■ Travail demandé
**A.** Réécrivez le passage de l'intervention du conseiller d'État qui commence aux mots «M. Carlo Lamprecht, conseiller» et s'arrête après «vous venez d'évoquer.», en y remplaçant «session» par «séance».
**B.** Résumez sous forme de liste le paragraphe de l'intervention du conseiller d'État qui commence par «Tout d'abord», en gardant ses faits principaux.
**C.** Répondez aux questions suivantes à partir de l'intervention du conseiller d'État.
(i) Quelle fonction occupe M. Carlo Lamprecht ?
(ii) Dans combien de temps se tiendrait la prochaine session des députés ?
(iii) Avec quelle compagnie la direction de l'Aéroport international de Genève est-elle autorisée à négocier ?

■ Texte fourni

------

M. Carlo Lamprecht, conseiller d'Etat. Mesdames et Messieurs les députés, afin de ne pas vous faire languir et attendre encore un mois la tenue de votre prochaine session, je répondrai à ce que vous venez d'évoquer.
Tout d'abord, il est vrai que des négociations sont en cours et font l'objet de travaux de la part du Conseil de direction et du Conseil d'administration de l'Aéroport qui a autorisé la direction de l'Aéroport international de Genève à négocier avec EasyJet. La compagnie EasyJet a fait une étude de tous les aéroports d'Europe afin de connaître le montant des coûts qu'elle devrait supporter si elle mettait un hubsur ces aéroports. Manifestement, l'Aéroport de Genève-Cointrin, malgré ses excellents prix sur les taxes, n'était pas concurrentiel par rapport à la demande d'EasyJet.

------

■ Enregistrements issus d'une source de données
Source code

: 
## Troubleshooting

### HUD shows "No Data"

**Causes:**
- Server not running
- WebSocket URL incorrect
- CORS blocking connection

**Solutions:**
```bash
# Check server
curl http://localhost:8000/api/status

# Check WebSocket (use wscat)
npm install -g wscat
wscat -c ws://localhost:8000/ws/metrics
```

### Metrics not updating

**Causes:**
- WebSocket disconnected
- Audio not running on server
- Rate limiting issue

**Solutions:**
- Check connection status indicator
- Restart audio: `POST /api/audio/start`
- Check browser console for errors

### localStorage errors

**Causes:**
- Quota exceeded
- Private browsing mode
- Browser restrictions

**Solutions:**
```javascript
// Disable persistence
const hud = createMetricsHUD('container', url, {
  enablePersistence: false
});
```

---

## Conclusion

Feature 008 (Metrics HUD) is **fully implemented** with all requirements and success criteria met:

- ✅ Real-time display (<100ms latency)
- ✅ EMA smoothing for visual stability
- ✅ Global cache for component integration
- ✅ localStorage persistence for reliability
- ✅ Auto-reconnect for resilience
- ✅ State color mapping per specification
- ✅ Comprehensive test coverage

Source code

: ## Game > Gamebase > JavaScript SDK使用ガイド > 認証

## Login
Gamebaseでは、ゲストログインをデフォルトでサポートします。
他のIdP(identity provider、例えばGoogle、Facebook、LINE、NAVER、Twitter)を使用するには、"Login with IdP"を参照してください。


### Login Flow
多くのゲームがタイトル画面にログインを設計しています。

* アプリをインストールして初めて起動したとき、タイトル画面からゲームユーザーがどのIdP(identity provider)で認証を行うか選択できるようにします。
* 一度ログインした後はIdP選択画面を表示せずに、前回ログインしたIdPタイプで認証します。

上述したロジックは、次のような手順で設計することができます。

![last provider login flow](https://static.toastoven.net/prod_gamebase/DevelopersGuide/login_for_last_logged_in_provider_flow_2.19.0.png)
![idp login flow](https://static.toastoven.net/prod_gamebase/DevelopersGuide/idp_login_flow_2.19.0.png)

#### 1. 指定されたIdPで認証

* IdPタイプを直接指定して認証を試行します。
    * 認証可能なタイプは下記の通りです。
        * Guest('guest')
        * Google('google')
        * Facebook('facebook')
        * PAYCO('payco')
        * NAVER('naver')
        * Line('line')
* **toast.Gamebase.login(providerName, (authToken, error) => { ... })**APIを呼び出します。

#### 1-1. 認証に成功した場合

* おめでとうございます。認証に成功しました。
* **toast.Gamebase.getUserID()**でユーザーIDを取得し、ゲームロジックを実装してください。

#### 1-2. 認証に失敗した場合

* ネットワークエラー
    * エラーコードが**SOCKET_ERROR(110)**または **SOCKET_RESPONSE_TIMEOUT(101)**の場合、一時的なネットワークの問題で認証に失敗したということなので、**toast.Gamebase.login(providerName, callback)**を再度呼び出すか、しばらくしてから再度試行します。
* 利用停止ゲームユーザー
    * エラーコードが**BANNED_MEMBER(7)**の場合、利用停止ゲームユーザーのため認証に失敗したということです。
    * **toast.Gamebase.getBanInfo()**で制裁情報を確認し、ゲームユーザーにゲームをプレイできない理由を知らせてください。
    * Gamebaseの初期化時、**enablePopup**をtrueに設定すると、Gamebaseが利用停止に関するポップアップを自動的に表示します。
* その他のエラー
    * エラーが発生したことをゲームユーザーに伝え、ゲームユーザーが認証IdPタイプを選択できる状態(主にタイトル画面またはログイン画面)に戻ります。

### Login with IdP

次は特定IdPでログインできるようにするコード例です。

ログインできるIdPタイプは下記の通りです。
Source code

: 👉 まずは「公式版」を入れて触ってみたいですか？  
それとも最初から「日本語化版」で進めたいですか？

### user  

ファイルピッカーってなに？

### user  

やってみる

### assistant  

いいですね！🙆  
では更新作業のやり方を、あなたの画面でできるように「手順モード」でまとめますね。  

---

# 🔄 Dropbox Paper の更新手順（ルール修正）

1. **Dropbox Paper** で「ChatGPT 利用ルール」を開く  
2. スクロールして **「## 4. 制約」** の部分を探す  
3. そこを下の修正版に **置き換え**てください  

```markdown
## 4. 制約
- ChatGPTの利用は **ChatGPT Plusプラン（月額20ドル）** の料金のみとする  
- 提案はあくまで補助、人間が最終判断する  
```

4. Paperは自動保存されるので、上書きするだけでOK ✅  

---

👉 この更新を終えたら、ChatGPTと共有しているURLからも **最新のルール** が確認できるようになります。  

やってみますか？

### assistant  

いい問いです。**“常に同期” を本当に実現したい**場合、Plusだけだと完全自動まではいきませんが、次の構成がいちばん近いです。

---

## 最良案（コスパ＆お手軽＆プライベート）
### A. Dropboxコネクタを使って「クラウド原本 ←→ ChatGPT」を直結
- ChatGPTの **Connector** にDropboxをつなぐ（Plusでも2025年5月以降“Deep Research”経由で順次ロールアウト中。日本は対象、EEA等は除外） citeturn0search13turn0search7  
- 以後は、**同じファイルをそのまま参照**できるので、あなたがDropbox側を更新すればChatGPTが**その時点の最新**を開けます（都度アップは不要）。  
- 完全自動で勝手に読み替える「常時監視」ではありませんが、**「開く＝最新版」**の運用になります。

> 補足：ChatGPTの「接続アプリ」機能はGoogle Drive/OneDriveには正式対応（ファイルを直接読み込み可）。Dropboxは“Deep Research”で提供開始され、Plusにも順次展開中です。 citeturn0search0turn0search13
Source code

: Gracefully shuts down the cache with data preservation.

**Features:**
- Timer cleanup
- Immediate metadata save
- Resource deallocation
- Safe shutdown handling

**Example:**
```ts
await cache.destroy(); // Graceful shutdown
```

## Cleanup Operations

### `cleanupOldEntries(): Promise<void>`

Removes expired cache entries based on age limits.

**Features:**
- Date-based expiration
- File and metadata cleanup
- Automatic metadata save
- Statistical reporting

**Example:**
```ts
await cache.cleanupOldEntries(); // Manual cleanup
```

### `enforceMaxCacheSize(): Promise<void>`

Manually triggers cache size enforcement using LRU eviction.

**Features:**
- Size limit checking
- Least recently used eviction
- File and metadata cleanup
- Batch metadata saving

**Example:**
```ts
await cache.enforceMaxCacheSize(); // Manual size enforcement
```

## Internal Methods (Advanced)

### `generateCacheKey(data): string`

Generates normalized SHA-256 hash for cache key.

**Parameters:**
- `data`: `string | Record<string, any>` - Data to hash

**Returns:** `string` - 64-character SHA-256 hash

------

■ Réponses
**A.**
M. Carlo Lamprecht, conseiller d'Etat. Mesdames et Messieurs les députés, afin de ne pas vous faire languir et attendre encore un mois la tenue de votre prochaine séance, je répondrai à ce que vous venez d'évoquer.

**B.**
- Des négociations sont en cours. Le Conseil de direction et le Conseil d'administration de l'Aéroport y travaillent.
- La direction de l'Aéroport international de Genève est autorisée à négocier avec EasyJet.
- EasyJet a étudié tous les aéroports d'Europe pour connaître les coûts qu'elle supporterait en y installant un hub.
- Malgré ses excellents prix sur les taxes, l'Aéroport de Genève-Cointrin n'était pas concurrentiel face à la demande d'EasyJet.

**C.**
(i) Conseiller d'État.
(ii) Dans un mois.
(iii) Avec EasyJet.